Conditions Placed on Little Sister Condo Project

The Village of Sister Bay Plan Commission voted unanimously to place a long list of conditions on the condominium project proposed for the former site of Little Sister Resort and Fred & Fuzzy’s restaurant during a meeting Tuesday evening.

The conditions include not using the words “Pebble Beach” in the condo project’s name, constructing an ADA-compliant path to the waterfront, banning transient rentals of the condominiums, and leaving the former Fred & Fuzzy’s bathrooms – located near village property – and making them available for public use with maintenance by the village.

Jeff DeLeers and Anuj Rastogi spoke for the developers in response to the conditions, most of which they said were not practical or financially feasible. Rastogi said the conditions would put “quite a few public infrastructure improvements on a private development.”

Plan Commission Chair Denise Bhirdo countered by saying that many of the commission’s requests were tweaks to proposals that the Cranes previously told the village they planned to make.

“When you first presented to us, you wanted to use the easement and pave it to have private access [for] your homeowners to Pebble Beach,” Bhirdo said. “To say that you are doing public infrastructure, you presented on doing something. We’re just asking that you step that up and make it ADA accessible.”

She made a similar argument regarding the bathrooms.
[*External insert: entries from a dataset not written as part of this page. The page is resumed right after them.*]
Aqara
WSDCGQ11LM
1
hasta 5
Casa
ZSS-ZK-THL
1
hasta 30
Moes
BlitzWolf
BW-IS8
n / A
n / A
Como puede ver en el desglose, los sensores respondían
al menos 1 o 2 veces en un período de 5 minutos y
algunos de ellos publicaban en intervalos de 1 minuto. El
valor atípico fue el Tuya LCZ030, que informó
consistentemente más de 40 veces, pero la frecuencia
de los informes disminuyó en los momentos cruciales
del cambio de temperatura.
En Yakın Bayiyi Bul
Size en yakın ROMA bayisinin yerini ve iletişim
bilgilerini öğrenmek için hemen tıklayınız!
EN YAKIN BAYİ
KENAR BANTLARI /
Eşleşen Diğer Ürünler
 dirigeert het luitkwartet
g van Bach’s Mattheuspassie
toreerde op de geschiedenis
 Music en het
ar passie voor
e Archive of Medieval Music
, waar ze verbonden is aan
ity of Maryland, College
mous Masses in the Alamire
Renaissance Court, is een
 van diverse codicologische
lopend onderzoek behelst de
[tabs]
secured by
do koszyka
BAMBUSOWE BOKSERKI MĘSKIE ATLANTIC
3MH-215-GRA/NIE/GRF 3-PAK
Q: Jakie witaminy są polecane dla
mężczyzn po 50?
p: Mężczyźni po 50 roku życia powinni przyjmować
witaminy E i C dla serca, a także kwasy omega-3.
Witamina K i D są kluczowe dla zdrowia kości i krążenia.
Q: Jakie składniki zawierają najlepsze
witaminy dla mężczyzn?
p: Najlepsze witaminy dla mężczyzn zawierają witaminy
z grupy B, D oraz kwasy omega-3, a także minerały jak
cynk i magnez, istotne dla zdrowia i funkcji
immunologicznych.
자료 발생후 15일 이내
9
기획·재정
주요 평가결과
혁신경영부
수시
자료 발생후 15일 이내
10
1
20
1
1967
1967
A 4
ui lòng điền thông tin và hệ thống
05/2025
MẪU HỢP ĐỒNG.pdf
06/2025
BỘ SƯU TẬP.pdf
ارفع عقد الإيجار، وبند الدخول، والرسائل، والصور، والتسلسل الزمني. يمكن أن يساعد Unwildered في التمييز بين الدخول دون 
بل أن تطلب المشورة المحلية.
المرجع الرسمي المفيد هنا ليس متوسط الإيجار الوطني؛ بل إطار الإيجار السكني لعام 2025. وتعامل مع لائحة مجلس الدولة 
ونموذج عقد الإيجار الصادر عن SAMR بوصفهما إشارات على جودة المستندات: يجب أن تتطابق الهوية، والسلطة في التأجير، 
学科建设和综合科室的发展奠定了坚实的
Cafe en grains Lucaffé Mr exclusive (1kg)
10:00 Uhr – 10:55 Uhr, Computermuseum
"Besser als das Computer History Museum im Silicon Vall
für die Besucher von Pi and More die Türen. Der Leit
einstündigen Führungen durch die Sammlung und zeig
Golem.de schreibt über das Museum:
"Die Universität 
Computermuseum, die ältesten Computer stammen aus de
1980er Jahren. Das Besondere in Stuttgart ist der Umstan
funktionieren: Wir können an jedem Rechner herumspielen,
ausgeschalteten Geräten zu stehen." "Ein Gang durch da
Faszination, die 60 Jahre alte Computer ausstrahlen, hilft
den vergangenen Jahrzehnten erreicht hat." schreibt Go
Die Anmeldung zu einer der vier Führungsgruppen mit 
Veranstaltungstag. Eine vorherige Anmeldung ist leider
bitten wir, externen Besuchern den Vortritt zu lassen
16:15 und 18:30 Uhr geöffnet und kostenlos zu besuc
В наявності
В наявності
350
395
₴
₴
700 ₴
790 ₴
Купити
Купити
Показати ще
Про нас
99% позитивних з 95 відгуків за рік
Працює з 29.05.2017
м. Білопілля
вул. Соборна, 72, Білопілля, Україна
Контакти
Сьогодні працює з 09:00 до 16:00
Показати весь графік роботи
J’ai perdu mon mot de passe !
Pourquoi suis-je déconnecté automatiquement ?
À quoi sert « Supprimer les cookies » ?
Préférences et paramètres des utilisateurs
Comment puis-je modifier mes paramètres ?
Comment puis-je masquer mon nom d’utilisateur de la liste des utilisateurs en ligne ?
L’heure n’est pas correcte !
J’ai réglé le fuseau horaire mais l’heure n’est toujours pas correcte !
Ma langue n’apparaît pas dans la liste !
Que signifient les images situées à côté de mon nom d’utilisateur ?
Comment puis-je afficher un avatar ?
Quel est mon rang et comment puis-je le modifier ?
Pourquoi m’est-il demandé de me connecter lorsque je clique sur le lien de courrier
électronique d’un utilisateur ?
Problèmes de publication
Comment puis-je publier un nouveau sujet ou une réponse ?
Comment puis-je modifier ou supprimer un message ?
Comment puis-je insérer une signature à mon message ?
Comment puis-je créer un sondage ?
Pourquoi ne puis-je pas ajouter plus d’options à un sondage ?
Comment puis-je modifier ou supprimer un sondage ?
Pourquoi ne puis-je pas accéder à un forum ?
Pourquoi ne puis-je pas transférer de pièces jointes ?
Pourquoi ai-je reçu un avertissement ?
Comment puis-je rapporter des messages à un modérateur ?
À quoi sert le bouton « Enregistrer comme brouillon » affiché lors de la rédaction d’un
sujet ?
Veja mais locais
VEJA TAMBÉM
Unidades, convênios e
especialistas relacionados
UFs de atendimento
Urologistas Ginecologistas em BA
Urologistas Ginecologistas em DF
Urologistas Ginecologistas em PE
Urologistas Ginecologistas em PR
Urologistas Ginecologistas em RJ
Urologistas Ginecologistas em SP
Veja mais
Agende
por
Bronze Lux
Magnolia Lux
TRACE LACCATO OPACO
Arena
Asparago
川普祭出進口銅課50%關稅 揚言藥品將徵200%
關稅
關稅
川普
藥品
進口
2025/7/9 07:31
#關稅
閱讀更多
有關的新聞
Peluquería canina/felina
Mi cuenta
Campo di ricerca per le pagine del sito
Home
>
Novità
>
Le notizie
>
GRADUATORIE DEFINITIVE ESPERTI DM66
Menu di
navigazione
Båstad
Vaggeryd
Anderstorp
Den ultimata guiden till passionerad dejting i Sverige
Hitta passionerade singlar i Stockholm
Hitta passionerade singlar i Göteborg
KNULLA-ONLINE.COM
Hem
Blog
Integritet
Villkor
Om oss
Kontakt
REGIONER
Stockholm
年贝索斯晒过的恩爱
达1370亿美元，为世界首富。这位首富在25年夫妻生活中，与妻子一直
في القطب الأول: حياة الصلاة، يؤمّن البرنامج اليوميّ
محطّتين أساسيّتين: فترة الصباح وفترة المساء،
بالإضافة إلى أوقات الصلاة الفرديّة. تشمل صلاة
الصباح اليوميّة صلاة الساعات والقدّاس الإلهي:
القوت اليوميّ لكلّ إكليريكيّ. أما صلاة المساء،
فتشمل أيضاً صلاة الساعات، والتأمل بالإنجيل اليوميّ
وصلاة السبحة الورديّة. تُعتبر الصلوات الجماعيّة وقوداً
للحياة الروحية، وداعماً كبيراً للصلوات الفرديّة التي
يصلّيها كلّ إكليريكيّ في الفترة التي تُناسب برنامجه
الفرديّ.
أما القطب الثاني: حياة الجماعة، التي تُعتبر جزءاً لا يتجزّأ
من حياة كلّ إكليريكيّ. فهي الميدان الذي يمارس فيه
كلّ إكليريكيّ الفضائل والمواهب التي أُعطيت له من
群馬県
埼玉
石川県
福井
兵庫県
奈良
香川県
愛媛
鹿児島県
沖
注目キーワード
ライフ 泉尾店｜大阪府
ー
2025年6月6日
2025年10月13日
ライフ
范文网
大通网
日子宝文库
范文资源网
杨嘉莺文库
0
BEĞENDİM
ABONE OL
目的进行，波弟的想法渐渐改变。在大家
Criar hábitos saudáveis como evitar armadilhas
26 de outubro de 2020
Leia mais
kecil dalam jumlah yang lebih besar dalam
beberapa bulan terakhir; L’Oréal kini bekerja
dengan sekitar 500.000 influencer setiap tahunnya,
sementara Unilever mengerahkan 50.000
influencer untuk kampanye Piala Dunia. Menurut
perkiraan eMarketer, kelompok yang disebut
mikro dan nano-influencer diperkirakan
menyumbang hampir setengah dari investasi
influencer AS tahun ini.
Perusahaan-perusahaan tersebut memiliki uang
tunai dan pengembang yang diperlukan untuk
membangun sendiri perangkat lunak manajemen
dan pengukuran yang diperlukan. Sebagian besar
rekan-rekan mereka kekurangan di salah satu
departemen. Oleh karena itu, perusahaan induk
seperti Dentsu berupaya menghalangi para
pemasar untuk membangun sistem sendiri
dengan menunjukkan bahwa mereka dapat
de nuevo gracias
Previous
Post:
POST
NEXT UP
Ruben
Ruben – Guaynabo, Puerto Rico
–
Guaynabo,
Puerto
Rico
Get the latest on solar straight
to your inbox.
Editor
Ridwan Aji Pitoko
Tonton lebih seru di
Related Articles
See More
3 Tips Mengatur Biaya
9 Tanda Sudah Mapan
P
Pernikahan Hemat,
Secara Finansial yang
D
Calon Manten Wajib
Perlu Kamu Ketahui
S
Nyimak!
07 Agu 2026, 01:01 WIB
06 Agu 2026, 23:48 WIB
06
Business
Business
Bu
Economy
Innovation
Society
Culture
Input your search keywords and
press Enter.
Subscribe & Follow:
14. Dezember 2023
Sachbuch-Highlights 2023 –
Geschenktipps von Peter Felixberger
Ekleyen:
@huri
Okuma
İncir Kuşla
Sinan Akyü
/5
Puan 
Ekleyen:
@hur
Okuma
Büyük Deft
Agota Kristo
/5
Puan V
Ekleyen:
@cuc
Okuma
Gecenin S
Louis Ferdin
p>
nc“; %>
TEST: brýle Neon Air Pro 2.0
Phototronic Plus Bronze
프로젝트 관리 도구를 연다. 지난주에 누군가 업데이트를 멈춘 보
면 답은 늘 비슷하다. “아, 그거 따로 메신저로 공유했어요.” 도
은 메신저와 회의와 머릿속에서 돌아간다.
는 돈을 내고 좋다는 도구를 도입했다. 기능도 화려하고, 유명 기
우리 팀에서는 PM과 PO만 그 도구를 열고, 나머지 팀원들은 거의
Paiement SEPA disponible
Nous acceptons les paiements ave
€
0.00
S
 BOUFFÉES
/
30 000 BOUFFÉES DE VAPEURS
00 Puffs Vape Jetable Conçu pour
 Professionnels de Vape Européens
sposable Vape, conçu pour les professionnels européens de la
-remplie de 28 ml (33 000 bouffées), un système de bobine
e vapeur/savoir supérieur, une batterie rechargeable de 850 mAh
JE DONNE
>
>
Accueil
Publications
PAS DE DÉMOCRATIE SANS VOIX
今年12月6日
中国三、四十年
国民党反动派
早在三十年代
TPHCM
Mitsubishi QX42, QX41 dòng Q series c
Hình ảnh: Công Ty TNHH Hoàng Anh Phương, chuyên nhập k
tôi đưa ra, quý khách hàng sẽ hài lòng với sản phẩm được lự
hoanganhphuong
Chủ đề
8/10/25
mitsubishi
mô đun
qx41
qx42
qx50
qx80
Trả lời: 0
“Lance Crane stated that he would like to keep them for the homeowners in the development,” Bhirdo said. “The plan commission is proposing everyone use it. The village would maintain [them] for everyone’s use.”

“We want to work with the village on things that we can work on,” Rastogi said. “The neighbors like this project as well. We’re putting it back into a residential neighborhood.”

The last point was disputed by plan commissioners who noted that the area was not historically a residential neighborhood. Little Sister Resort opened a century ago, and most of the homes in the area were built after it opened. Little Sister Harbor was originally a village settlement.

Commissioner Nate Bell made a point on profitability considerations in regard to zoning.

“The Plan Commission does not concern itself with finances,” Bell said.

The commission did concede that requests that no blasting take place for the project would not be feasible after the developers noted that blasting would be required to extend sewer and water, just as the village had done previously.